Sun-baked Morocco, grappling with its worst drought in decades, has launched a pilot project aimed at slowing water evaporation while simultaneously generating green energy using floating solar panels.
At a major reservoir near the northern city of Tangier, thousands of so-called “floatovoltaic” panels protect the water’s surface from the blazing sun and absorb its light to generate electricity.
Authorities plan to power the neighboring Tanger Med port complex with the resulting energy, and if it proves a success, the technology could have far wider implications for the North African kingdom.
Photo: AFP
Morocco’s water reserves lost the equivalent of more than 600 Olympic-sized swimming pools every day to evaporation between October 2022 and September 2023, according to government data.
Over that same period, temperatures averaged 1.8°C higher than normal, meaning water evaporated at a higher rate.
Alongside other factors such as declining rainfall, this has reduced reservoirs nationwide to about one-third of their capacity.
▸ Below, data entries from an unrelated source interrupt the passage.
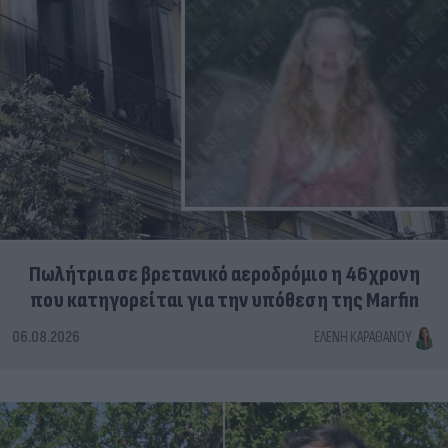
Πωλήτρια σε βρετανικό αεροδρόμιο η 46χρονη
που κατηγορείται για την υπόθεση της Marfin
06.08.2026
ΕΛΈΝΗ ΚΑΡΑΘΆΝΟΥ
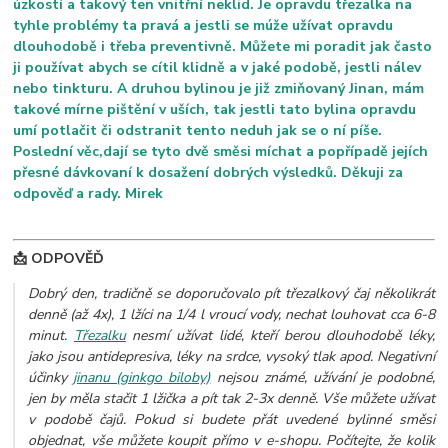
úzkostí a takový ten vnitřní neklid. Je opravdu třezalka na
tyhle problémy ta pravá a jestli se múže užívat opravdu
dlouhodobě i třeba preventivně. Můžete mi poradit jak často
ji používat abych se cítil klidně a v jaké podobě, jestli nálev
nebo tinkturu. A druhou bylinou je již zmiňovaný Jinan, mám
takové mírne pištění v uších, tak jestli tato bylina opravdu
umí potlačit či odstranit tento neduh jak se o ní píše.
Poslední věc,dají se tyto dvě směsi míchat a popřípadě jejích
přesné dávkovaní k dosažení dobrých výsledků. Děkuji za
odpověď a rady. Mirek
📩 ODPOVĚĎ
Dobrý den, tradičně se doporučovalo pít třezalkový čaj několikrát
denně (až 4x), 1 lžíci na 1/4 l vroucí vody, nechat louhovat cca 6-8
minut.
Třezalku
nesmí užívat lidé, kteří berou dlouhodobě léky,
jako jsou antidepresiva, léky na srdce, vysoký tlak apod. Negativní
účinky
jinanu (ginkgo biloby)
nejsou známé, užívání je podobné,
jen by měla stačit 1 lžička a pít tak 2-3x denně. Vše můžete užívat
v podobě čajů.
Pokud si budete přát uvedené bylinné směsi
objednat, vše můžete koupit přímo v e-shopu. Počítejte, že kolik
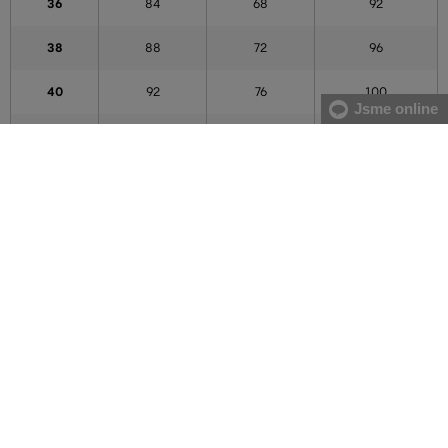
36
84
68
92
38
88
72
96
40
92
76
100
Jsme online
42
96
80
104
44
100
84
108
46
104
88
112
48
108
92
116
50
112
96
120
52
116
100
124
54
122
106
130
56
128
112
136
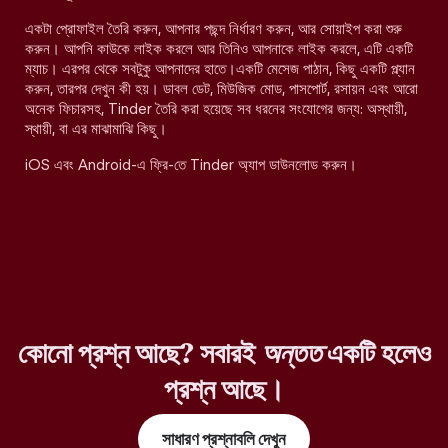
একটা প্রোফাইল তৈরি করুন, আপনার পছন্দ নির্ধারণ করুন, আর সোয়াইপ করা শুরু
করুন। আপনি কাউকে লাইক করলে আর তিনিও আপনাকে লাইক করলে, এটি একটি
ম্যাচ। এরপর থেকে সবটুকু আপনাদের হাতে।একটি মেসেজ পাঠান, কিছু একটি প্ল্যান
করুন, তারপর দেখুন কী হয়। ডাবল ডেট, মিউজিক মোড, পাসপোর্ট, রসায়ন এবং আরো
অনেক ফিচারসহ, Tinder তৈরি করা হয়েছে সব ধরনের সংযোগের জন্য: অস্থায়ী,
স্থায়ী, বা এর মাঝামাঝি কিছু।
iOS এবং Android-এ ফ্রি-তে Tinder অ্যাপ ডাউনলোড করুন।
কোনো প্রশ্ন আছে? সবারই
অন্তত
একটি হলেও
প্রশ্ন আছে।
সাধারণ প্রশ্নাবলি দেখুন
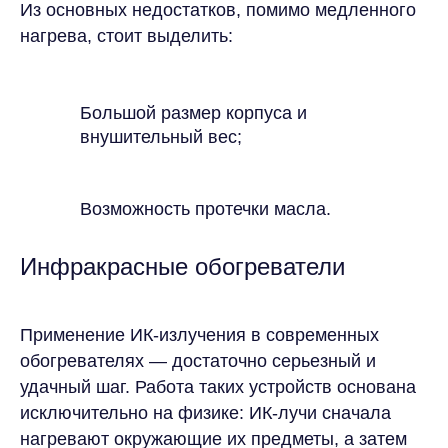
Из основных недостатков, помимо медленного
нагрева, стоит выделить:
Большой размер корпуса и
внушительный вес;
Возможность протечки масла.
Инфракрасные обогреватели
Применение ИК-излучения в современных
обогревателях — достаточно серьезный и
удачный шаг. Работа таких устройств основана
исключительно на физике: ИК-лучи сначала
нагревают окружающие их предметы, а затем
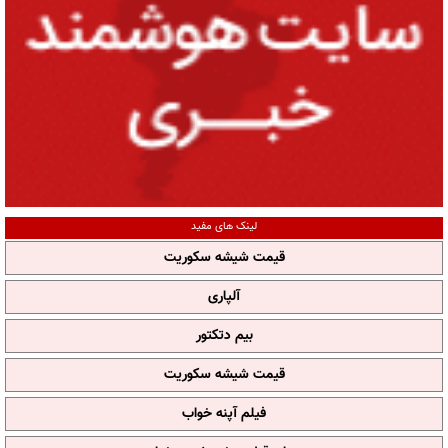
لینک های مفید
قیمت شیشه سکوریت
آلپاری
بیم دتکتور
قیمت شیشه سکوریت
فیلم آپنه خواب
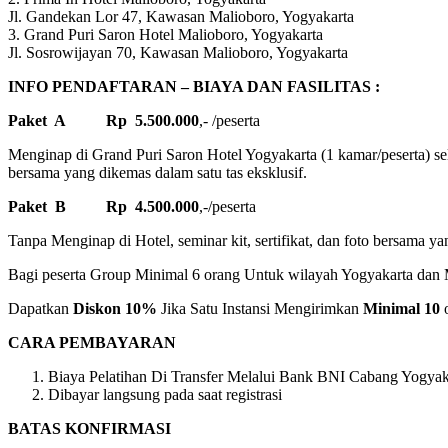
Jl. Gandekan Lor 47, Kawasan Malioboro, Yogyakarta
3. Grand Puri Saron Hotel Malioboro, Yogyakarta
Jl. Sosrowijayan 70, Kawasan Malioboro, Yogyakarta
INFO PENDAFTARAN – BIAYA DAN FASILITAS :
Paket A Rp 5.500.000
,- /peserta
Menginap di Grand Puri Saron Hotel Yogyakarta (1 kamar/peserta) sela
bersama yang dikemas dalam satu tas eksklusif.
Paket B Rp 4.500.000
,-/peserta
Tanpa Menginap di Hotel, seminar kit, sertifikat, dan foto bersama ya
Bagi peserta Group Minimal 6 orang Untuk wilayah Yogyakarta dan M
Dapatkan
Diskon 10%
Jika Satu Instansi Mengirimkan
Minimal 10
o
CARA PEMBAYARAN
Biaya Pelatihan Di Transfer Melalui Bank BNI Cabang Yogyaka
Dibayar langsung pada saat registrasi
BATAS KONFIRMASI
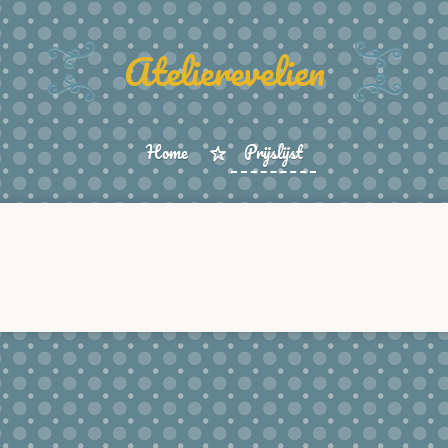
Atelierevelien
Home
Prijslijst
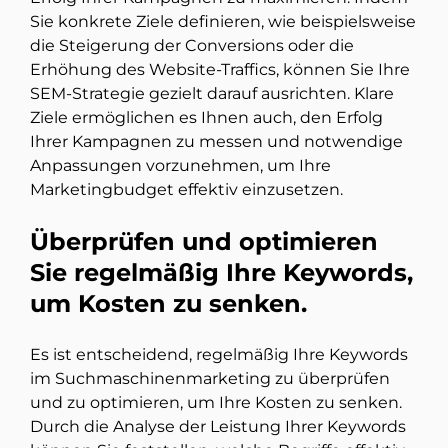
Sie konkrete Ziele definieren, wie beispielsweise
die Steigerung der Conversions oder die
Erhöhung des Website-Traffics, können Sie Ihre
SEM-Strategie gezielt darauf ausrichten. Klare
Ziele ermöglichen es Ihnen auch, den Erfolg
Ihrer Kampagnen zu messen und notwendige
Anpassungen vorzunehmen, um Ihre
Marketingbudget effektiv einzusetzen.
Überprüfen und optimieren
Sie regelmäßig Ihre Keywords,
um Kosten zu senken.
Es ist entscheidend, regelmäßig Ihre Keywords
im Suchmaschinenmarketing zu überprüfen
und zu optimieren, um Ihre Kosten zu senken.
Durch die Analyse der Leistung Ihrer Keywords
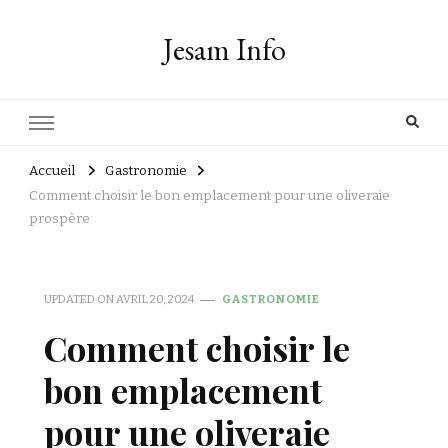
Jesam Info
Accueil
Gastronomie
Comment choisir le bon emplacement pour une oliveraie
prospère
UPDATED ON
AVRIL 20, 2024
GASTRONOMIE
Comment choisir le
bon emplacement
pour une oliveraie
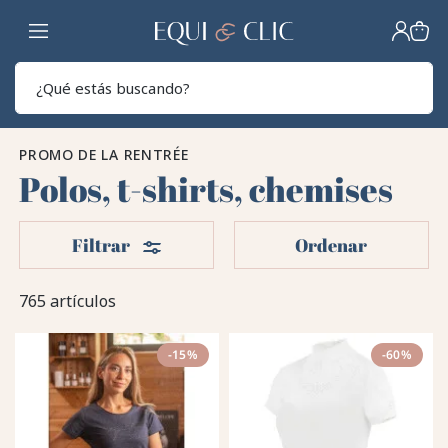
Hogar
Sear
PROMO DE LA RENTRÉE
Polos, t-shirts, chemises
Filtros
Filtrar
Ordenar
765 artículos
-15%
-60%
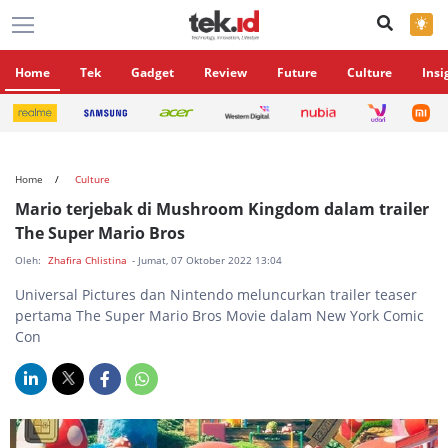
×
Home
Tek
Gadget
Review
Future
Culture
Insi
Home
Culture
Mario terjebak di Mushroom Kingdom dalam trailer
The Super Mario Bros
Oleh:
Zhafira Chlistina
- Jumat, 07 Oktober 2022 13:04
Universal Pictures dan Nintendo meluncurkan trailer teaser
pertama The Super Mario Bros Movie dalam New York Comic
Con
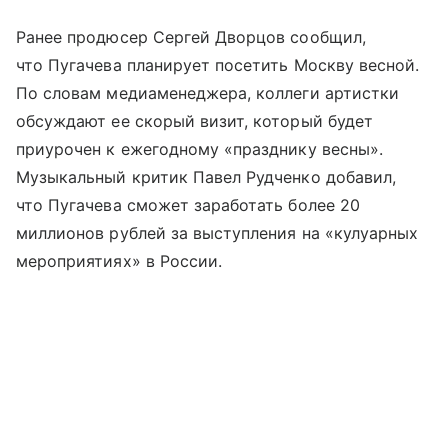
Ранее продюсер Сергей Дворцов сообщил,
что Пугачева планирует посетить Москву весной.
По словам медиаменеджера, коллеги артистки
обсуждают ее скорый визит, который будет
приурочен к ежегодному «празднику весны».
Музыкальный критик Павел Рудченко добавил,
что Пугачева сможет заработать более 20
миллионов рублей за выступления на «кулуарных
мероприятиях» в России.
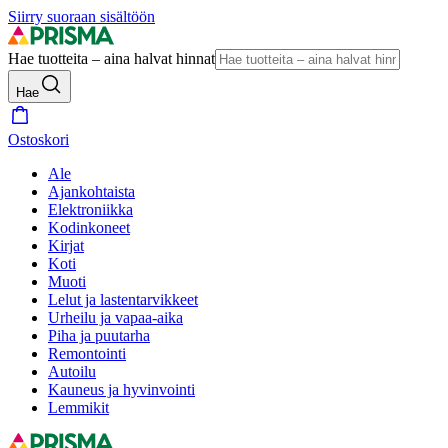
Siirry suoraan sisältöön
Hae tuotteita – aina halvat hinnat
Hae
Ostoskori
Ale
Ajankohtaista
Elektroniikka
Kodinkoneet
Kirjat
Koti
Muoti
Lelut ja lastentarvikkeet
Urheilu ja vapaa-aika
Piha ja puutarha
Remontointi
Autoilu
Kauneus ja hyvinvointi
Lemmikit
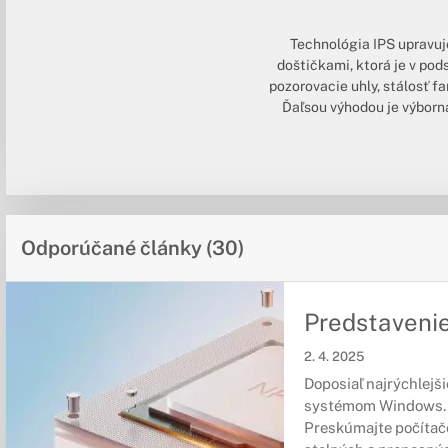
Technológia IPS upravuj
doštičkami, ktorá je v po
pozorovacie uhly, stálosť f
Ďaľsou výhodou je výborná
Odporúčané články (30)
Predstavenie
2. 4. 2025
Doposiaľ najrýchlejši
systémom Windows.
Preskúmajte počítače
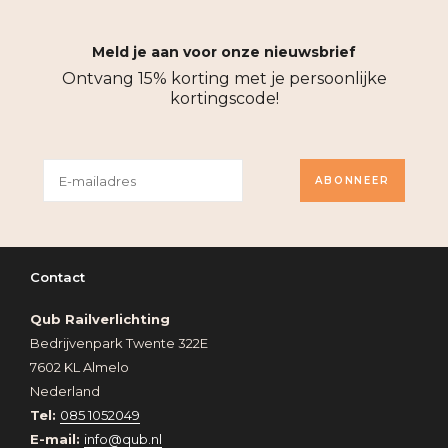
Meld je aan voor onze nieuwsbrief
Ontvang 15% korting met je persoonlijke
kortingscode!
ABONNEER
Contact
Qub Railverlichting
Bedrijvenpark Twente 322E
7602 KL Almelo
Nederland
Tel:
085 1052049
E-mail:
info@qub.nl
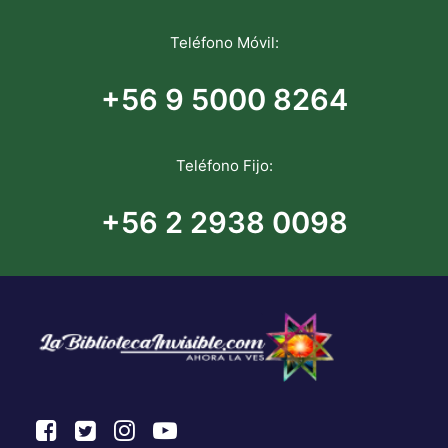
Teléfono Móvil:
+56 9 5000 8264
Teléfono Fijo:
+56 2 2938 0098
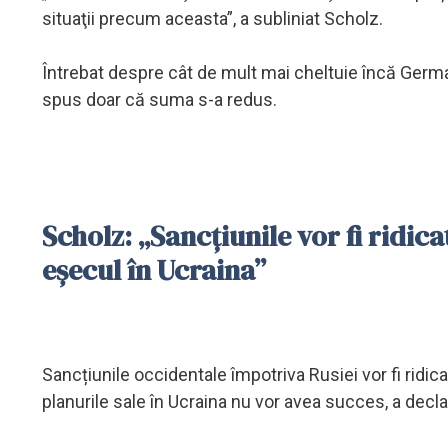
situaţii precum aceasta”, a subliniat Scholz.
Întrebat despre cât de mult mai cheltuie încă Germa
spus doar că suma s-a redus.
Scholz: „Sancțiunile vor fi ridic
eșecul în Ucraina”
Sancțiunile occidentale împotriva Rusiei vor fi ridi
planurile sale în Ucraina nu vor avea succes, a decl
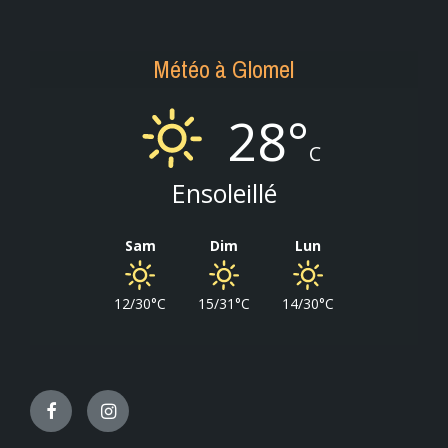
Météo à Glomel
28°
C
Ensoleillé
Sam
Dim
Lun
12/30°C
15/31°C
14/30°C
Facebook
Instagram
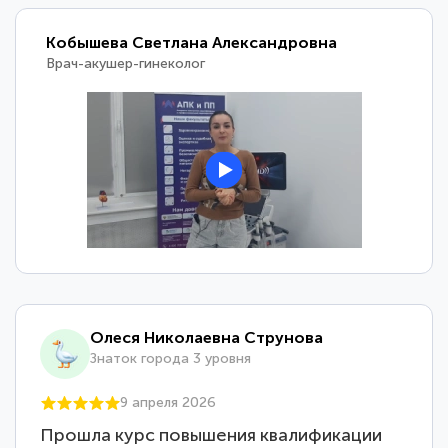
Кобышева Светлана Александровна
Врач-акушер-гинеколог
Олеся Николаевна Струнова
Знаток города 3 уровня
9 апреля 2026
Прошла курс повышения квалификации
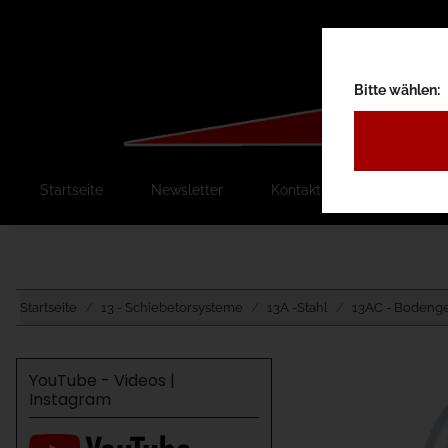
Bitte wählen:
Startseite
Newsletter
Kontakt
Ausschreib
Startseite
13 - Schiebetorsysteme
13A -Stahl
13AC - Bodenge
YouTube - Videos |
Instagram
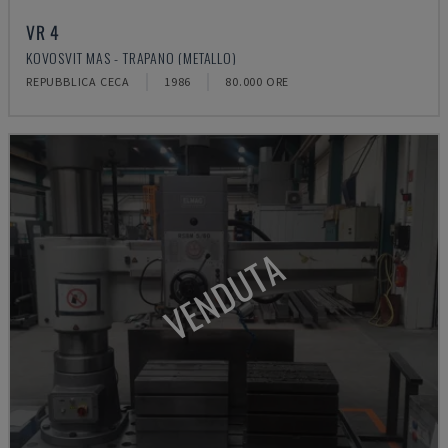
VR 4
KOVOSVIT MAS - TRAPANO (METALLO)
REPUBBLICA CECA
1986
80.000 ORE
VENDUTA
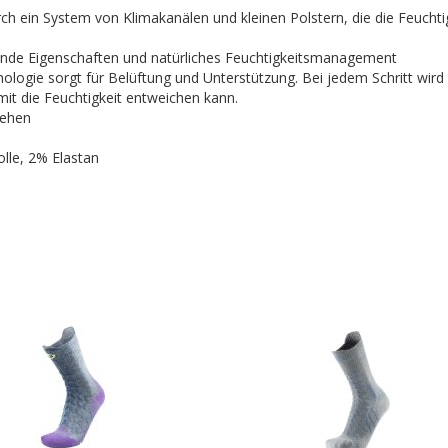
ch ein System von Klimakanälen und kleinen Polstern, die die Feuchti
erende Eigenschaften und natürliches Feuchtigkeitsmanagement
ologie sorgt für Belüftung und Unterstützung. Bei jedem Schritt wird
t die Feuchtigkeit entweichen kann.
Zehen
le, 2% Elastan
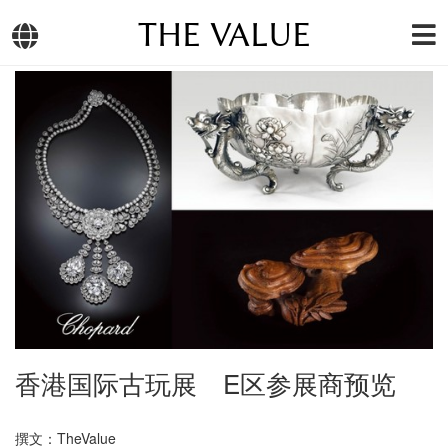
THE VALUE
香港国际古玩展 E区参展商预览
撰文：TheValue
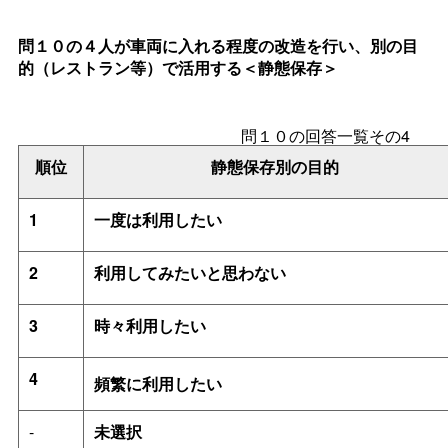
問１０の４人が車両に入れる程度の改造を行い、別の目
的（レストラン等）で活用する＜静態保存＞
問１０の回答一覧その4
順位
静態保存別の目的
1
一度は利用したい
2
利用してみたいと思わない
3
時々利用したい
4
頻繁に利用したい
-
未選択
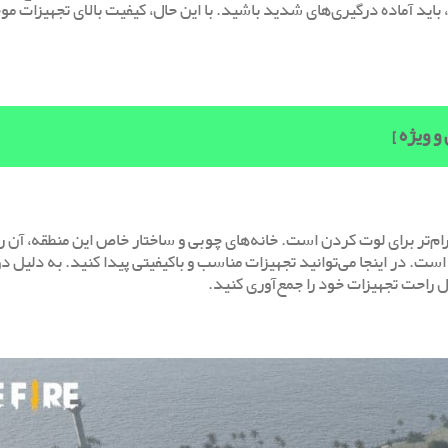
 باید آماده درگیری‌های شدید باشید. با این حال، کیفیت بالای تجهیزات مو
رام‌تر برای لوت کردن است. خانه‌های چوبی و ساختار خاص این منطقه، آن را
ست. در اینجا می‌توانید تجهیزات مناسب و باکیفیتی پیدا کنید. به دلیل د
ل راحت تجهیزات خود را جمع‌آوری کنید.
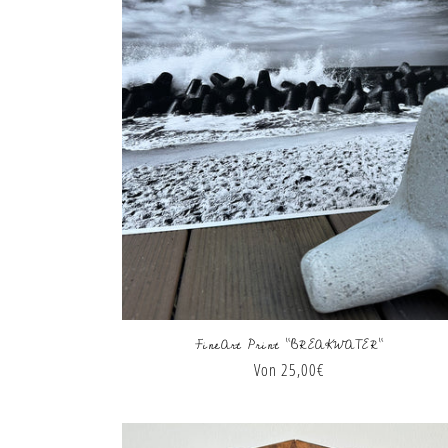
FineArt Print "BREAKWATER"
Normaler
Von 25,00€
Preis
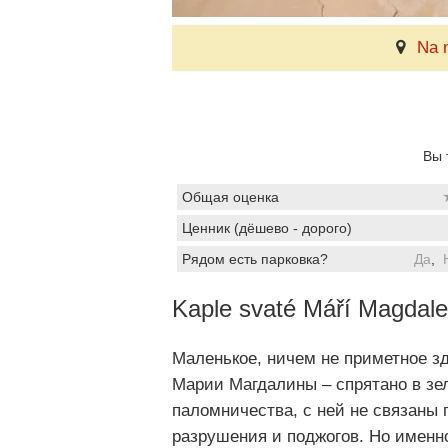
Na 
Вы 
Общая оценка
Ценник (дёшево - дорого)
Рядом есть парковка?
Да
,
Kaple svaté Máří Magdal
Маленькое, ничем не приметное з
Марии Магдалины – спрятано в зе
паломничества, с ней не связаны 
разрушения и поджогов. Но именно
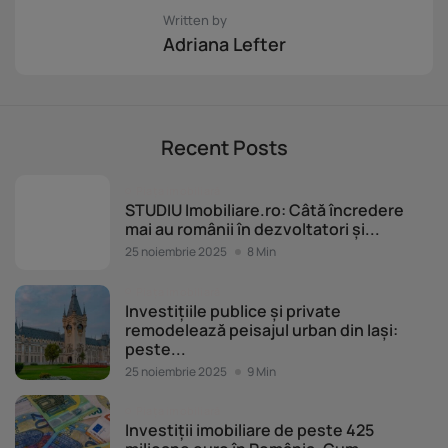
Written by
Adriana Lefter
Recent Posts
Piața imobiliară
STUDIU Imobiliare.ro: Câtă încredere
mai au românii în dezvoltatori și...
25 noiembrie 2025
8 Min
Piața imobiliară
Investițiile publice și private
remodelează peisajul urban din Iași:
peste...
25 noiembrie 2025
9 Min
Piața imobiliară
Investiții imobiliare de peste 425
Moroccan Ministry of Equipment, Transport, Logistics and Water official Yassine Wahbi said the Tangier reservoir loses about 3,000 cubic meters a day to evaporation, but that figure more than doubles in the hot summer months.
The floating photovoltaic panels can help cut evaporation by about 30 percent, he said.
The water ministry said the floating panels represent “an important gain in a context of increasingly scarce water resources,” even if the evaporation they stop is, for now, relatively marginal.
Assessment studies are underway for another two similar projects in Oued El Makhazine, at one of Morocco’s largest dams in the north, and in Lalla Takerkoust near Marrakesh.
Similar technology is being tested in France, Indonesia and Thailand, while China already operates some of the world’s largest floating solar farms.
Since the Moroccan pilot program began late last year, more than 400 floating platforms supporting several thousand panels have been installed.
The government wants more, planning to reach 22,000 panels that would cover about 10 hectares at the 123-hectare Tangier reservoir.
Once completed, the system would generate about 13 megawatts of electricity — enough to power the Tanger Med complex — a vast industrial port hub on Morocco’s Mediterranean coast.
Authorities also have plans to plant trees along the banks of the reservoir to reduce winds, which are believed to exacerbate evaporation.
Hassan II University of Casablanca professor of climatology Mohammed-Said Karrouk called it a “pioneering” project.
However, the reservoir is too large and its surface too irregular to be covered completely with floating panels, which could be damaged with fluctuating water levels, he said.
Water reserves fed by rainfall have fallen by nearly 75 percent in the past decade compared with the 1980s, dropping from an annual average of 18 billion cubic meters to only five, official data showed.
Morocco has so far mainly relied on desalination to combat shortages, producing about 320 million cubic meters of potable water a year.
Authorities aim to expand production to 1.7 billion cubic meters yearly by 2030.
Karrouk said an urgent priority should be transferring surplus water from northern dams to regions in central and southern Morocco that are more impacted by the years-long drought.
The kingdom already has a system dubbed the “water highway” — a 67km canal linking the Sebou basin to the capital, Rabat — with plans to expand the network to other dams.